TASK> Extract the material below from its first line through the line containing "10L129 9L117 23L110", copying every line unchanged and leaving out the pictures.

-- BEGIN DATA SECTION --

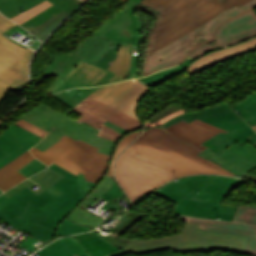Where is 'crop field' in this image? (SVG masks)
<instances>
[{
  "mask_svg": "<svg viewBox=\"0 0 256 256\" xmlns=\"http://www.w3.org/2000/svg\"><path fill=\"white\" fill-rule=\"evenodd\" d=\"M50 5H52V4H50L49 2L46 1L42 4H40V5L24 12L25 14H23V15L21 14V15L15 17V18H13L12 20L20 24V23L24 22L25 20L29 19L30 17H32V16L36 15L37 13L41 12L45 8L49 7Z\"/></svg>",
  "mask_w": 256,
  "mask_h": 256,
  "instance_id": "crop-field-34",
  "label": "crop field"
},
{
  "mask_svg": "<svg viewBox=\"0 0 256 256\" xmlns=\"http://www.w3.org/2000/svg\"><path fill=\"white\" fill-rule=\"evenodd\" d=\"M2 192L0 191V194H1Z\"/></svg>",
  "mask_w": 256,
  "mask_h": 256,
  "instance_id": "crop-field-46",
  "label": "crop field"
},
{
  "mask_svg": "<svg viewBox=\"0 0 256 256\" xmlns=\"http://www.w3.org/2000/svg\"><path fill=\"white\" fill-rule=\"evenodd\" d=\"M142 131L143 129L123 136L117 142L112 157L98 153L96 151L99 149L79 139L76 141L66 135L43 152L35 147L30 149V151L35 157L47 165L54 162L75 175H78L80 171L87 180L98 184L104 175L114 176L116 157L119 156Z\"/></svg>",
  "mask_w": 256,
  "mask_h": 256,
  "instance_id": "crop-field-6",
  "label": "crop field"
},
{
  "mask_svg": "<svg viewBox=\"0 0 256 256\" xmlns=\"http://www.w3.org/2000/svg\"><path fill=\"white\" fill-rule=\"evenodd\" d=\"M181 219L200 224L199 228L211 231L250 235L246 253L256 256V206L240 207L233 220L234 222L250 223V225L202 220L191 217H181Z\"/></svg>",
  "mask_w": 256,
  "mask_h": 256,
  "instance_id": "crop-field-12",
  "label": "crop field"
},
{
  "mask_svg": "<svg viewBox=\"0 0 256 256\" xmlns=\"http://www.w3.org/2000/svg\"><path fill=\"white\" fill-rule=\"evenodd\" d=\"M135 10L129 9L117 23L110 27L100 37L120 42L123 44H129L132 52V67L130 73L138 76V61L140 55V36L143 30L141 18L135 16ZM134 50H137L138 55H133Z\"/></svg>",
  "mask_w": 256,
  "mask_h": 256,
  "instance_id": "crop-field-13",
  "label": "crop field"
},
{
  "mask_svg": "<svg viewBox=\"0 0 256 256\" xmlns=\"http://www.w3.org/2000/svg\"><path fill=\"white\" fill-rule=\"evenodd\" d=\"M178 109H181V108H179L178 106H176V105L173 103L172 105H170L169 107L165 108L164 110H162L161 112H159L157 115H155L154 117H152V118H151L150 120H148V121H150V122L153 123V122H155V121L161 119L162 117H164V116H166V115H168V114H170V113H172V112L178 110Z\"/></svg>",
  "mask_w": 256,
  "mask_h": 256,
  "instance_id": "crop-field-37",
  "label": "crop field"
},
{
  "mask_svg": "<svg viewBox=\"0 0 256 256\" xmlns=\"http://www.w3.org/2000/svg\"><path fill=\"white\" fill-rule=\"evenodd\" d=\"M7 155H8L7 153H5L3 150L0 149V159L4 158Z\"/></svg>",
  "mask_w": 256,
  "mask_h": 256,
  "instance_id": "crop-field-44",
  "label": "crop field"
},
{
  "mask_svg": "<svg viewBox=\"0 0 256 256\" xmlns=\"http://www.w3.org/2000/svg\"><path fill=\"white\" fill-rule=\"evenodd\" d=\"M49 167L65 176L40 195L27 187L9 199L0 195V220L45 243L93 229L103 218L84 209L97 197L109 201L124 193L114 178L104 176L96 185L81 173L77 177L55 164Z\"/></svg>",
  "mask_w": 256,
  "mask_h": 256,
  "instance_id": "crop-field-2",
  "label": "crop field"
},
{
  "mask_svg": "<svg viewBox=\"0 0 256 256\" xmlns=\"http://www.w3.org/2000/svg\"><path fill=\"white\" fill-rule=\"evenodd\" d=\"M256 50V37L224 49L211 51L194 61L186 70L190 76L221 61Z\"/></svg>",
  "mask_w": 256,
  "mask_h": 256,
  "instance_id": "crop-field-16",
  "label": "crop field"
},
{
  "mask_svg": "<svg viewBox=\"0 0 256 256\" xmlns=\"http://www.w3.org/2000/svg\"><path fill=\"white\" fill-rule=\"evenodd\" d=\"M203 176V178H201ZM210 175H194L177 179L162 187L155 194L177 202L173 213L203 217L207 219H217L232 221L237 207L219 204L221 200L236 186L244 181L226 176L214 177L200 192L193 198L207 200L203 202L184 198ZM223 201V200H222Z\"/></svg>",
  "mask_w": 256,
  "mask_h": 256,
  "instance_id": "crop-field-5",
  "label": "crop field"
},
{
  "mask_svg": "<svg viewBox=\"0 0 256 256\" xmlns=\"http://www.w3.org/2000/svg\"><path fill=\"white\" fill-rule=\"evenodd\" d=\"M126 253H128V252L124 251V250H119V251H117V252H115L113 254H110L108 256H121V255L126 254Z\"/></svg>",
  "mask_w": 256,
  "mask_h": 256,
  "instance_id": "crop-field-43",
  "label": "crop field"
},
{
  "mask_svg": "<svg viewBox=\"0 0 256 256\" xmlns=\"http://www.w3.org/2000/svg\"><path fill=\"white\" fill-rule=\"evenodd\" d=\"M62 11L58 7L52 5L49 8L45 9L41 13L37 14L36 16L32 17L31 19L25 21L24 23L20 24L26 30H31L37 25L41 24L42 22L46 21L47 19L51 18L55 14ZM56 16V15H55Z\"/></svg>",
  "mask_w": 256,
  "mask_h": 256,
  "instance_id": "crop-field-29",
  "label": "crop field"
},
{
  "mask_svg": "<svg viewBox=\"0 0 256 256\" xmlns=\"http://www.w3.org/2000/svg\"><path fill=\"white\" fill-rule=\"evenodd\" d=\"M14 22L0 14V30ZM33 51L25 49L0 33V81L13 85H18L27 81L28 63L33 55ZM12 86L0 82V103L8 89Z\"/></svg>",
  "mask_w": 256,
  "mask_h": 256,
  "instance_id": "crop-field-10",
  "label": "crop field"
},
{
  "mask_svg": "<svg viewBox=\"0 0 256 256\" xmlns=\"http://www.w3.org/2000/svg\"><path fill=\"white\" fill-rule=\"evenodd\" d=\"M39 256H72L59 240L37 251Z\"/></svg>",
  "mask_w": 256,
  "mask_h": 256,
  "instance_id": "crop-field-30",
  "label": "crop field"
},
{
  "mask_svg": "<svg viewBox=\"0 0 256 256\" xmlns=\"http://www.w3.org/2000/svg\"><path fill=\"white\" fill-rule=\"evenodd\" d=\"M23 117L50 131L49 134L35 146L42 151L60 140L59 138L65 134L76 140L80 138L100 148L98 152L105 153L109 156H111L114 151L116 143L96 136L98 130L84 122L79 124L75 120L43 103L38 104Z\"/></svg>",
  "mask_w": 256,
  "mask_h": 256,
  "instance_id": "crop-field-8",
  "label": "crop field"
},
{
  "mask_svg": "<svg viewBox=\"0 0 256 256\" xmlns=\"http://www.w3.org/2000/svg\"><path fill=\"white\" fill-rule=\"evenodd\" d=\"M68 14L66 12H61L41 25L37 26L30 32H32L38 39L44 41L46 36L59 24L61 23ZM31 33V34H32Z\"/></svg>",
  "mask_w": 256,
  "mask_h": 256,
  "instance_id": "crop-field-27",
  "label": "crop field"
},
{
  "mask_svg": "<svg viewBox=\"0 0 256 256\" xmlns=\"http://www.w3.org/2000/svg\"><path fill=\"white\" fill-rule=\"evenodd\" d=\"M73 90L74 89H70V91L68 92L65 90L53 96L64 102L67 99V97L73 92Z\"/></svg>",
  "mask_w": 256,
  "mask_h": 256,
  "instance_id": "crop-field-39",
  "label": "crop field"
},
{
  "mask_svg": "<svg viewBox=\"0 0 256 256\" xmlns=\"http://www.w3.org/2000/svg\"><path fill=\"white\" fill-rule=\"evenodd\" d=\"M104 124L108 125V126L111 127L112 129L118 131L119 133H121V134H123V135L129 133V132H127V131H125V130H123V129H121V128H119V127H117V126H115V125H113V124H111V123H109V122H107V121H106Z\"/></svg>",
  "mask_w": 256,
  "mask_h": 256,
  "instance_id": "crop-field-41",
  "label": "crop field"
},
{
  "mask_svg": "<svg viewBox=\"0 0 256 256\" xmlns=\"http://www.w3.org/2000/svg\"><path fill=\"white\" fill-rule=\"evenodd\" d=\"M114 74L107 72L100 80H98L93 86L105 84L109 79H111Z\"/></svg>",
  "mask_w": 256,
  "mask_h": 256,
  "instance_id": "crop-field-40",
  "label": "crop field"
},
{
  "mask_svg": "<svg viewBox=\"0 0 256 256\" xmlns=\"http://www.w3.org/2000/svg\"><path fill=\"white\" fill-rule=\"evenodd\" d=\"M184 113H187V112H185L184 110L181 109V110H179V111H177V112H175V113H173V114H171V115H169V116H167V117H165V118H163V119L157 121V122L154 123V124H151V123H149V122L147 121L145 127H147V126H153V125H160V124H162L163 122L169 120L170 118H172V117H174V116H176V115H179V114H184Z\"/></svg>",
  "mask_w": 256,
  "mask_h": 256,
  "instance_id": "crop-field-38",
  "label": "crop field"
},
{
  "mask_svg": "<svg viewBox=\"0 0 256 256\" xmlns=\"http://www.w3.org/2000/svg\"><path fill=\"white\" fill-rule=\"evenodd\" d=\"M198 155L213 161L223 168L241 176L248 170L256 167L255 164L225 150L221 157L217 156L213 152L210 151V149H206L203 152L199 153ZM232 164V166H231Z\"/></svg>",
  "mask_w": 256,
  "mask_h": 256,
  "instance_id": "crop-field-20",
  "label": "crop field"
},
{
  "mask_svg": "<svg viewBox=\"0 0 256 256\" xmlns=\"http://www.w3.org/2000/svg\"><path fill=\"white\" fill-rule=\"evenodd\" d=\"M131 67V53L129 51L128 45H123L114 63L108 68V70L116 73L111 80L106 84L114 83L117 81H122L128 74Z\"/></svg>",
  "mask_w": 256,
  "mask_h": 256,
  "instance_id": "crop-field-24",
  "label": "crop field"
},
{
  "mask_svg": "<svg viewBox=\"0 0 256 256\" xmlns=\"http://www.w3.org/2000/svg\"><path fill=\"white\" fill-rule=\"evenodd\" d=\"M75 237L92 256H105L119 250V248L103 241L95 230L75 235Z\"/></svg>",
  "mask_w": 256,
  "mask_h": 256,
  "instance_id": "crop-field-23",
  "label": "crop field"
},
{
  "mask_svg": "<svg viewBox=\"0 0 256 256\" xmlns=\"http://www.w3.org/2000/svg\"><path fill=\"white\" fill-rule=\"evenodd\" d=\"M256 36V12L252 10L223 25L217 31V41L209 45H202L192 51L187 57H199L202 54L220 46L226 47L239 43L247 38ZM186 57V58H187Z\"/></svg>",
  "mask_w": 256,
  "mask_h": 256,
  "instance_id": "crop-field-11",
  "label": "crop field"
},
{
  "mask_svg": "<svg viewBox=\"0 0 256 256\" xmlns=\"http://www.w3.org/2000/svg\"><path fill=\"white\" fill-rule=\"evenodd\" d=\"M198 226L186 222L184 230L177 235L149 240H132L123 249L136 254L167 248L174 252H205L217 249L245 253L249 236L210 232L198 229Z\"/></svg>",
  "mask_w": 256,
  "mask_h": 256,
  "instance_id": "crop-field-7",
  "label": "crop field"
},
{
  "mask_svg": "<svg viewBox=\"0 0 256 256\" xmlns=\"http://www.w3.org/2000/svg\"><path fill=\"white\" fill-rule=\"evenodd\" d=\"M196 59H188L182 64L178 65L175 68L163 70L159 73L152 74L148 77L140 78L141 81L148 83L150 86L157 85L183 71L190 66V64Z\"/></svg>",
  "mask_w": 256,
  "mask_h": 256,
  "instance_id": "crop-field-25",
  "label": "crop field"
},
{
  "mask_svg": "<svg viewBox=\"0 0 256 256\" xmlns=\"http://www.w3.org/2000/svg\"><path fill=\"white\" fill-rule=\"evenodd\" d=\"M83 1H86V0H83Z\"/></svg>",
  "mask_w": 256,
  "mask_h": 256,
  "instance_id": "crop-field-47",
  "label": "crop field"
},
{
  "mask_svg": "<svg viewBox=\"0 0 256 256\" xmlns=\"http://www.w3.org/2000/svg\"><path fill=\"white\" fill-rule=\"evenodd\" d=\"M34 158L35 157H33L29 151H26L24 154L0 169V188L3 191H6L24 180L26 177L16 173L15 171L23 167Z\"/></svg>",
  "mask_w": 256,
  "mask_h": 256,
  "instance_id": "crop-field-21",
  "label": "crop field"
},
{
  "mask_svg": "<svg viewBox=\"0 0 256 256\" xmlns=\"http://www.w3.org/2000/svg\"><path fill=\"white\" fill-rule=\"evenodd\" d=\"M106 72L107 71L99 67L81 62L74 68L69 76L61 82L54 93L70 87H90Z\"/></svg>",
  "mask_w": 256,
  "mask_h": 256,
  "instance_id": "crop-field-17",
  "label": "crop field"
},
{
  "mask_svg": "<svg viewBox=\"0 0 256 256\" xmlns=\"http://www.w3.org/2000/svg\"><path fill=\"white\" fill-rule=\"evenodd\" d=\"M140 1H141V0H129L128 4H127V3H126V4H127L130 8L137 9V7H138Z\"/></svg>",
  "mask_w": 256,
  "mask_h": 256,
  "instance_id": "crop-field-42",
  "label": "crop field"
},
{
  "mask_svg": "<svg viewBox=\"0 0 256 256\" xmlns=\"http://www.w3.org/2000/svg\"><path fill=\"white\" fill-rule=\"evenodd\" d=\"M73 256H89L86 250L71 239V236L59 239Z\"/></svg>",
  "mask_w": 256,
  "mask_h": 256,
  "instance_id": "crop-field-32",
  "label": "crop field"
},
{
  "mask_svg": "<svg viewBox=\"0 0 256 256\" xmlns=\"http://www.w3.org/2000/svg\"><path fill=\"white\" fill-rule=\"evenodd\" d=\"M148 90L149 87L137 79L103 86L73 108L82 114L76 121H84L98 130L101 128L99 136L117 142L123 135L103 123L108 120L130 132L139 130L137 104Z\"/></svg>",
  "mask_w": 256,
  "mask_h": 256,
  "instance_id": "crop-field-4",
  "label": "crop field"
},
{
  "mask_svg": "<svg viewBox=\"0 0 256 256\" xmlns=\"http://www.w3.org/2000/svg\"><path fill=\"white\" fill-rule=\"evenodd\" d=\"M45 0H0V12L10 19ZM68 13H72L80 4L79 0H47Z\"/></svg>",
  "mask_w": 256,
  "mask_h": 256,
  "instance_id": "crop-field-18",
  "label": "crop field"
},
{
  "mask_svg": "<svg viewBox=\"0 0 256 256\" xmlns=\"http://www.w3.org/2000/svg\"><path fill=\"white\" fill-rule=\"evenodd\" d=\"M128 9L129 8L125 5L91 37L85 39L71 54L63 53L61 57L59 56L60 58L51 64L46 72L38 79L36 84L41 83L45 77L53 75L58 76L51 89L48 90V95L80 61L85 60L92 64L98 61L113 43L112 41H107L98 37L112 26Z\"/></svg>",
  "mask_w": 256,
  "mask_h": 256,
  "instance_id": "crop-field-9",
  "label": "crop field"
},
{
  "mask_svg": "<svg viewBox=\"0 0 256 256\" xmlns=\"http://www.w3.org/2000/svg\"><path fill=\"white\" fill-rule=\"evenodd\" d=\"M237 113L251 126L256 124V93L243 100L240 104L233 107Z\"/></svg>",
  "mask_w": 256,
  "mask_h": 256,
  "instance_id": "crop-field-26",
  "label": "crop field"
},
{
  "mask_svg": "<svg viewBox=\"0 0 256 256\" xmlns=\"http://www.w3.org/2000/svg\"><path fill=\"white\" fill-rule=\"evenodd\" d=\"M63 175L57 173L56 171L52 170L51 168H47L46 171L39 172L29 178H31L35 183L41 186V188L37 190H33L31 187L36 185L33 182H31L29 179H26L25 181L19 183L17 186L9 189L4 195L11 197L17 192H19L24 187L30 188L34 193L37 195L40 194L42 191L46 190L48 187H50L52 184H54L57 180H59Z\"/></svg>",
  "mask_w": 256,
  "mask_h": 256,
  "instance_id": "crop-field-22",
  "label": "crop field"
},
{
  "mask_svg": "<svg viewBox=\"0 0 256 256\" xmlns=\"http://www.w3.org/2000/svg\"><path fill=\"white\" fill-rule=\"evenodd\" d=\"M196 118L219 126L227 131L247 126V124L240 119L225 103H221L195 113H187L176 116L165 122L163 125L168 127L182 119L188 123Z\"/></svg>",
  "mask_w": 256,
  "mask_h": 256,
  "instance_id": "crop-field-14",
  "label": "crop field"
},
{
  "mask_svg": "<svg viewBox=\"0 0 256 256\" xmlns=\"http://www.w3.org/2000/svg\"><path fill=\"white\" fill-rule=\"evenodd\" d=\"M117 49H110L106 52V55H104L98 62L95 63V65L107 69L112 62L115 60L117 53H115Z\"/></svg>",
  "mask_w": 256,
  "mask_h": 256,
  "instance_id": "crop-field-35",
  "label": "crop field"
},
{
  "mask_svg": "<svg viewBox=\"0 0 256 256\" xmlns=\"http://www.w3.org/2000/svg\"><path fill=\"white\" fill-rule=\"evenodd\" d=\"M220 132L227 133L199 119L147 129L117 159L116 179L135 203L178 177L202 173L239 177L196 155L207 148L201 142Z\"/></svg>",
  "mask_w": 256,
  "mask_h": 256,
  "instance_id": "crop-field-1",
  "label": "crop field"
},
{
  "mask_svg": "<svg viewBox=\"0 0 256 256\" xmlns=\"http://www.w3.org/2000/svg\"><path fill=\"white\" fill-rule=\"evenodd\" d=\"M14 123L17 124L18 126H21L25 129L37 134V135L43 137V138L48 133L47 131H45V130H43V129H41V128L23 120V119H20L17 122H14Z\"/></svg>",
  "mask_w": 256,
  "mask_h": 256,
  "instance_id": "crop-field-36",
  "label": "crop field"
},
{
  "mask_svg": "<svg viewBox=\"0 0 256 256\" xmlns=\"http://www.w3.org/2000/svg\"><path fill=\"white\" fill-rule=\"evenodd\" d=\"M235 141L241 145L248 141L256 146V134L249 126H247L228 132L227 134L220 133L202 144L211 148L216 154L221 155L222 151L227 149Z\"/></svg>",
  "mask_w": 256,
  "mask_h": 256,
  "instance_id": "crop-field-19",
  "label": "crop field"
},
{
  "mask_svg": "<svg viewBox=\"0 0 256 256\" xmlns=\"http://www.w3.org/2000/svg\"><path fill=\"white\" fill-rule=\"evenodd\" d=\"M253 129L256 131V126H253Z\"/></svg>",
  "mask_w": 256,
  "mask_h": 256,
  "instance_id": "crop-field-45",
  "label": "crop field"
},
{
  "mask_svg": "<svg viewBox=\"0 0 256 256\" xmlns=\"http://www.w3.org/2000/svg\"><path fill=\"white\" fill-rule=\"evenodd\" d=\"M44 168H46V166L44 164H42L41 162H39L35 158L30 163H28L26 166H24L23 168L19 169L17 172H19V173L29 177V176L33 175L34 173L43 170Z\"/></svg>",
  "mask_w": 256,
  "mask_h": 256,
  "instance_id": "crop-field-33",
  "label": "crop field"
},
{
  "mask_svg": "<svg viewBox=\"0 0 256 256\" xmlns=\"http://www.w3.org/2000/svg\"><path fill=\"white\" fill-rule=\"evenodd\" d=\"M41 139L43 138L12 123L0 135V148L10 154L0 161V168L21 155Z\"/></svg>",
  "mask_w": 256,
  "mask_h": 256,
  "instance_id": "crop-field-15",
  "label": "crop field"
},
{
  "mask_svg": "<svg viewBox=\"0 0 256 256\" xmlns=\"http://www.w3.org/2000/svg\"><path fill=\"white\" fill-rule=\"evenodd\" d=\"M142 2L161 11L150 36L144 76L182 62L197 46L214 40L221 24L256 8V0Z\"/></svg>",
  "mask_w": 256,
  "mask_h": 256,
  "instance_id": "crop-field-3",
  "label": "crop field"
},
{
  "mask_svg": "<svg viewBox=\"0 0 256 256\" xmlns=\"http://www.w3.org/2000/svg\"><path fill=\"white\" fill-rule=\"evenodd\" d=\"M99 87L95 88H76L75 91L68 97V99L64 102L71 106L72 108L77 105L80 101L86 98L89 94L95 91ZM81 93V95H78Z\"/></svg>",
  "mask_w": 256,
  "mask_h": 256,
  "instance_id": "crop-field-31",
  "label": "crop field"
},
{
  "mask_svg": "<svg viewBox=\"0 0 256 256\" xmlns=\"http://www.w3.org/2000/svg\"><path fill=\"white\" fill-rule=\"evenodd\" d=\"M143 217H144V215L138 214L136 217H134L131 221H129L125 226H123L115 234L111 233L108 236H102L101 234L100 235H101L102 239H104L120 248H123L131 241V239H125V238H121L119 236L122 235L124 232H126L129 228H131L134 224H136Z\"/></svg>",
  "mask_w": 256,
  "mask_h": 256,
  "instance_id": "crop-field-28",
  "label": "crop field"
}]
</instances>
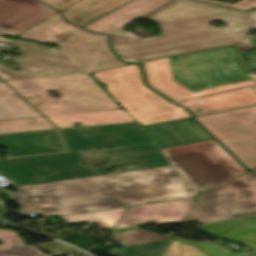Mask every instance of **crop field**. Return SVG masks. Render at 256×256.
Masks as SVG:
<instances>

-- END DATA SECTION --

THE SOLUTION>
Where is 'crop field' in this image? (SVG masks)
<instances>
[{
  "mask_svg": "<svg viewBox=\"0 0 256 256\" xmlns=\"http://www.w3.org/2000/svg\"><path fill=\"white\" fill-rule=\"evenodd\" d=\"M50 5H52V4H50L49 2L46 1L42 4H40V5L24 12L25 14H23V15L21 14V15L15 17V18H13L12 20L20 24V23L24 22L25 20L29 19L30 17H32V16L36 15L37 13L41 12L45 8L49 7Z\"/></svg>",
  "mask_w": 256,
  "mask_h": 256,
  "instance_id": "crop-field-34",
  "label": "crop field"
},
{
  "mask_svg": "<svg viewBox=\"0 0 256 256\" xmlns=\"http://www.w3.org/2000/svg\"><path fill=\"white\" fill-rule=\"evenodd\" d=\"M2 192L0 191V194H1Z\"/></svg>",
  "mask_w": 256,
  "mask_h": 256,
  "instance_id": "crop-field-46",
  "label": "crop field"
},
{
  "mask_svg": "<svg viewBox=\"0 0 256 256\" xmlns=\"http://www.w3.org/2000/svg\"><path fill=\"white\" fill-rule=\"evenodd\" d=\"M142 131L143 129L123 136L117 142L112 157L98 153L96 151L99 149L79 139L76 141L66 135L43 152L35 147L30 149V151L35 157L47 165L54 162L75 175H78L80 171L87 180L98 184L104 175L114 176L116 157L119 156Z\"/></svg>",
  "mask_w": 256,
  "mask_h": 256,
  "instance_id": "crop-field-6",
  "label": "crop field"
},
{
  "mask_svg": "<svg viewBox=\"0 0 256 256\" xmlns=\"http://www.w3.org/2000/svg\"><path fill=\"white\" fill-rule=\"evenodd\" d=\"M181 219L200 224L199 228L211 231L250 235L246 253L256 256V206L240 207L233 220L234 222L250 223V225L202 220L191 217H181Z\"/></svg>",
  "mask_w": 256,
  "mask_h": 256,
  "instance_id": "crop-field-12",
  "label": "crop field"
},
{
  "mask_svg": "<svg viewBox=\"0 0 256 256\" xmlns=\"http://www.w3.org/2000/svg\"><path fill=\"white\" fill-rule=\"evenodd\" d=\"M135 10L129 9L117 23L110 27L100 37L120 42L123 44H129L132 52V67L130 73L138 76V61L140 55V36L143 30L141 18L135 16ZM134 50H137L138 55H133Z\"/></svg>",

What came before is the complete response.